Since 2012, Japanese stocks have entered a prolonged bull market, with the Nikkei index accumulating a gain of 561%.

Why can Japanese stocks continue to rise strongly during a period of relatively weak economic growth and an aging population in Japan?

First, after Shinzo Abe took office in 2013, he implemented Abenomics, injecting massive liquidity into the capital market.

Second, Japan's large corporations have largely emerged from the post-bubble crisis, with continuous improvement in profitability.

Japanese large enterprises, on one hand, have cut unprofitable businesses, strategically focusing on upstream materials and core technology sectors.

In this wave of AI, stocks of successfully transformed Japanese semiconductor material companies have surged.

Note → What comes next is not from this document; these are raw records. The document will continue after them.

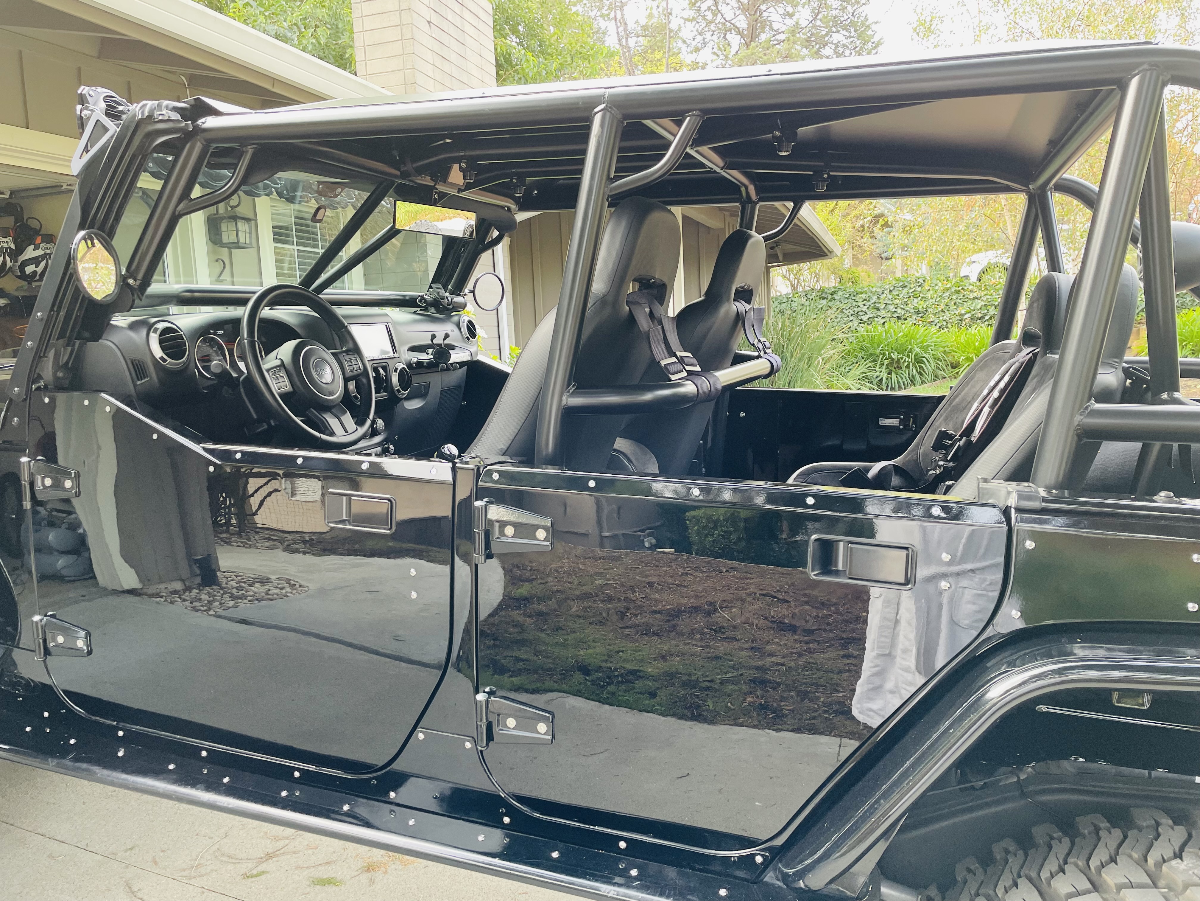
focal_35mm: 26
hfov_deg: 67.3
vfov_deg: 53.1
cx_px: 600
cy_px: 450
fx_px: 901
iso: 100
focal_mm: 4.2
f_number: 1.6
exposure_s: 1/121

On the other hand, they have invested overseas, aggressively entering the US, Europe, and emerging markets.

Now, 50% of the revenue of listed Japanese companies comes from overseas markets. Among the top ten companies by market capitalization, this proportion reaches 70%.

In other words, the Nikkei index is not primarily anchored to the domestic market. Warren Buffett's investment in Japan's five major trading houses is not an investment in the domestic economy but in the global profitability of Japan's large multinational corporations.

Third, the market is betting on the "Takaichi trade." Sanae Takaichi inherits Abe's political legacy, attempting to aggressively expand fiscal spending while promising increased subsidies to promote semiconductor supply chain autonomy and AI innovation.

Takaichi's overwhelming election victory will push Japan to the right. Currently, global politics is aligning to the right, while left-wing struggles are also exceptionally sharp. Economically, this manifests as countries strengthening economic sovereignty, heavily investing in AI, semiconductors, and defense, extending to industries like aerospace.

This time in Japan, we may have witnessed a piece of history. We are facing new bilateral and global relationships.